Mesmo comparada com capitais, a cidade só tem menos eleitores na faixa de 100 anos que São Paulo, Rio de Janeiro, Fortaleza e Belo Horizonte. Proporcionalmente, esse grupo representa 0,06% dos 843,3 mil eleitores campineiros, mesmo índice da capital mineira. Nas capitais paulista e cearense a taxa é de 0,07% e na fluminense, de 0,08%.

Lúcida e ativa, Vitalina se lembra dos avós, do pai nascido sob tutela de fazendeiros e da Lei do Ventre Livre, das diversas lutas que enfrentou desde a infância na roça, na cidade de Amparo, até os trabalhos de doméstica, cozinheira e passadeira que exerceu já em Campinas, na vida adulta. Histórias contadas no livro Vitalina Cherubim, neta de escravos em conversas com café quente, escrito pela jornalista Maria Alice da Cruz e lançado em 2019 pela Traçado Editorial. “Nesta eleição, tenho vontade de ir, mas acho que não vou poder. Não estamos saindo muito de casa por causa da pandemia.”

Mesmo após introdução da urna eletrônica, diz que não vê dificuldades em votar. “Para isso, tenho minhas assessoras”, brinca, referindo-se às filhas. Em sua zona eleitoral, precisa subir uma escada, mas que não a limitou a votar até agora. “Com a idade, a perna vai ficando mais fraca, mas está dando para subir”, afirma.
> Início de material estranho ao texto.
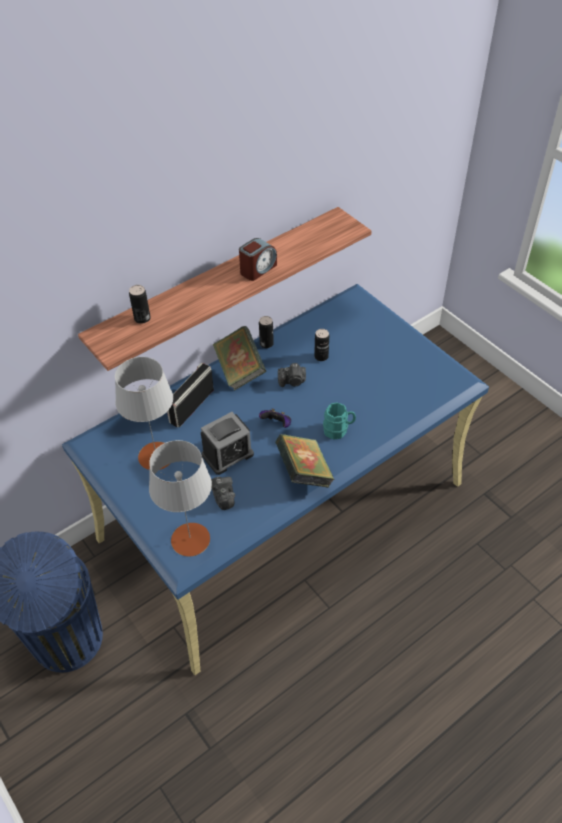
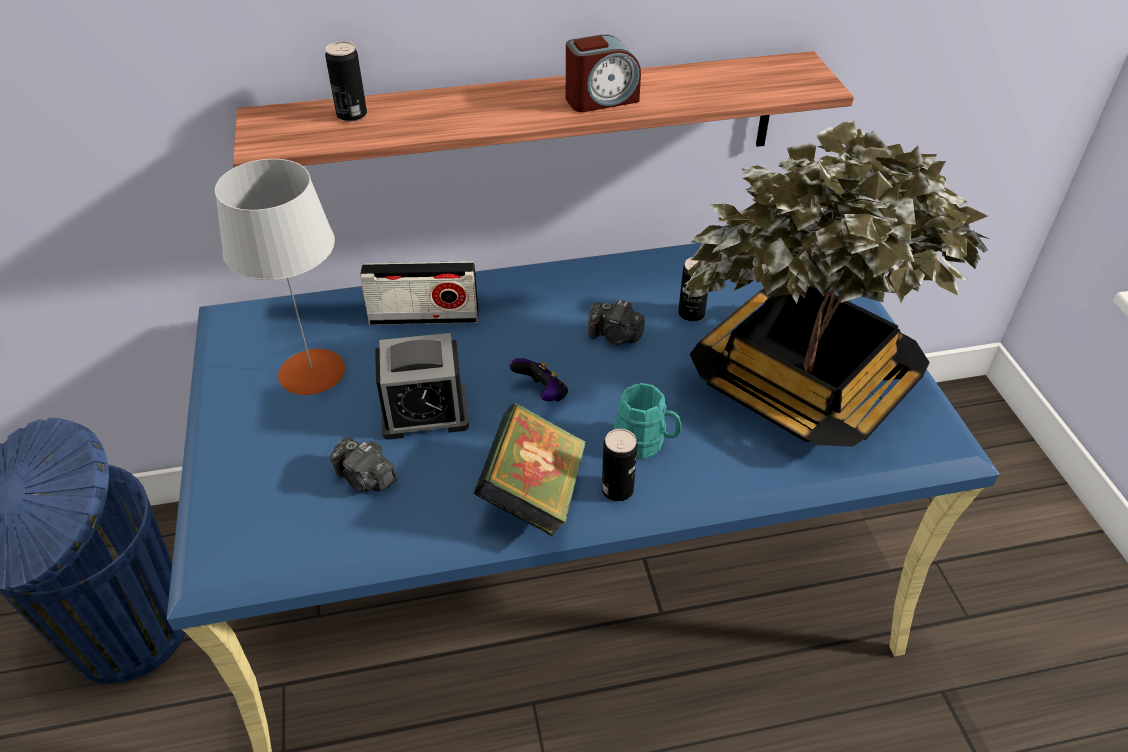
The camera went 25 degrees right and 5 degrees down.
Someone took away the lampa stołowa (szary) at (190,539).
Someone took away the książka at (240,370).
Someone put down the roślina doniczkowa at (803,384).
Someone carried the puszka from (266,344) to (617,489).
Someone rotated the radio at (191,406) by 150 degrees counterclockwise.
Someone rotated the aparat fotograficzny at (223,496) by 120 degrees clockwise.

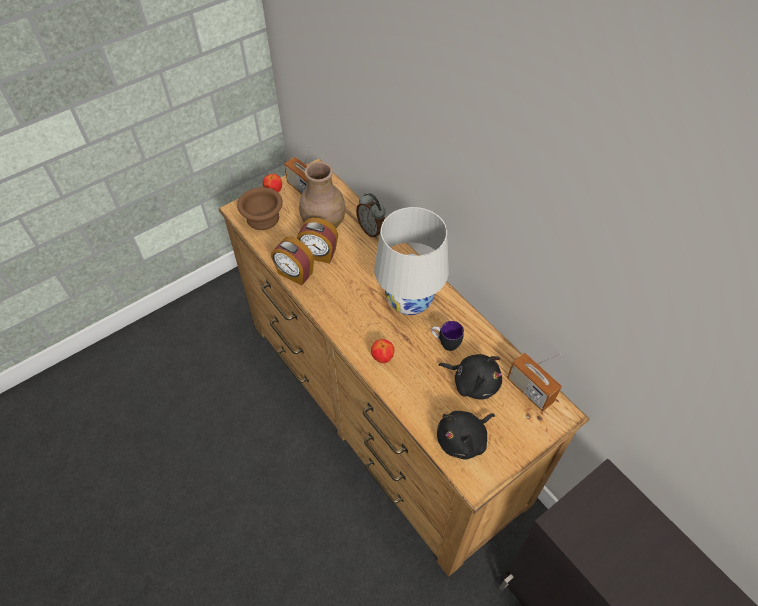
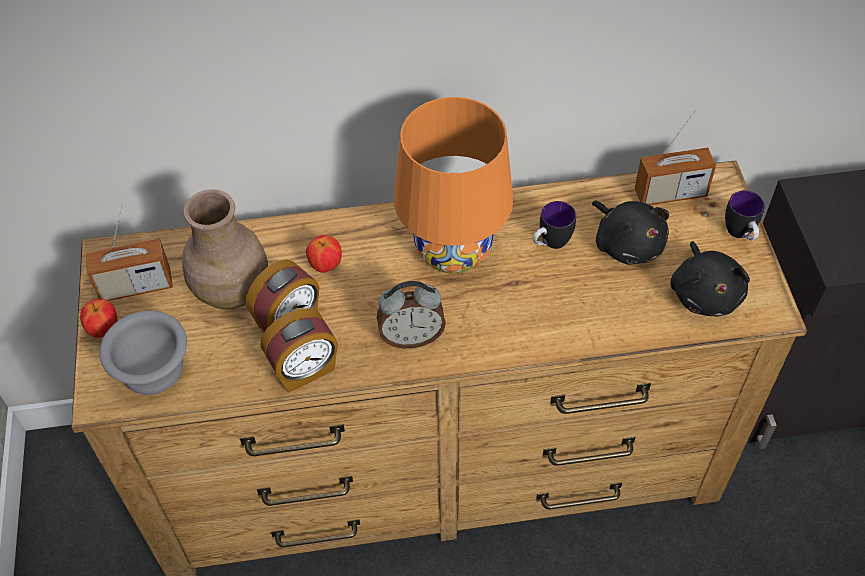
The camera went 60 degrees left and 0 degrees up.
Someone put down the kubek at (740,235).
Someone carried the budzik from (372,230) to (411,337).
Someone carried the jabłko from (382,358) to (326,265).
Someone repainted the miska (brązowy) at (264,218), which became the miska (szary) at (154,366).
Someone repainted the lampa stołowa (biały) at (409,300), which became the lampa stołowa (pomarańczowy) at (453,251).
Someone rotated the pluszak (czarny) at (473,382) by 90 degrees clockwise.

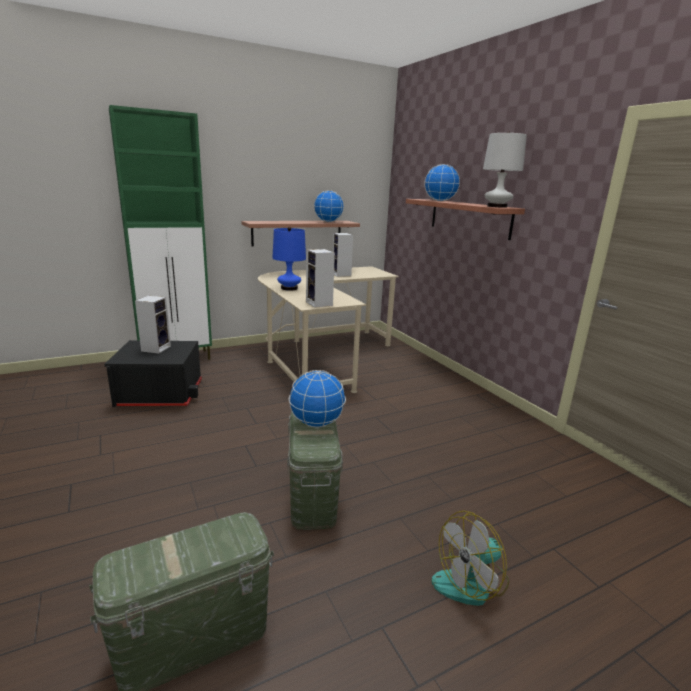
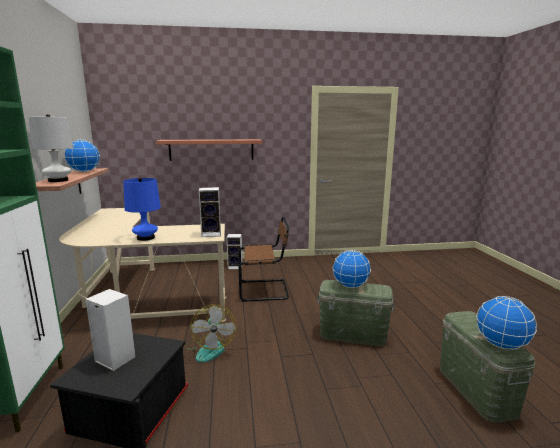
The camera went 70 degrees left and 5 degrees down.
Someone put down the krzesło (brązowy) at (265,290).
Someone carried the głośnik from (342,275) to (236,266).
Someone carried the globus from (439,201) to (501,345).
Someone carried the wentylator from (471,582) to (210,348).
Someone carried the lampa stołowa (biały) from (497,206) to (58,180).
Também aos 100 anos, completados em setembro, Henrique de Oliveira Júnior tem o nome marcado na história campineira como cineasta e fundador do Museu da Imagem e do Som (MIS) local, em 1975. Ele não vota mais em razão da idade, porém, acredita no poder da democracia e incentiva a população a acompanhar a política.

Na década de 1970, viu de perto a movimentação eleitoral em seu estúdio, que era usado por partidos para gravação de peças de áudio. “Acredito na importância do voto, é necessário. As pessoas devem se informar sobre os candidatos para votar bem”, incentiva. “Campinas progrediu muito, os políticos evoluíram. O progresso traz qualidade de vida para a cidade.”

Segundo a professora Mariana Reis Santimaria, do Projeto Vitalità, criado na PUC-Campinas para promover pesquisas e ações de atendimento voltadas aos idosos, o município oferece boas condições de longevidade por ter redes estruturadas de saúde nos setores público e privado. Também pela ação ativa de conselhos de idosos e por possuir serviços e espaços de convivência para essa população.

“O atendimento ao idoso, no entanto, precisa avançar. Temos de planejar com antecedência, alocar recursos, porque há aceleração do processo de envelhecimento no Estado. Reflexo da queda na taxa de fecundidade, maior controle das mortes precoces, melhoria sanitária e em tecnologia de prevenção”, diz a docente, especialista em gerontologia.

Ainda na opinião de Mariana, a sociedade deve garantir protagonismo ao idoso, rompendo a ideia de dependência. “Um exemplo, neste caso, é a possibilidade de votar, algo que traz mudança. Mas é importante que isso ocorra em condições adequadas de saúde e em espaços acessíveis.”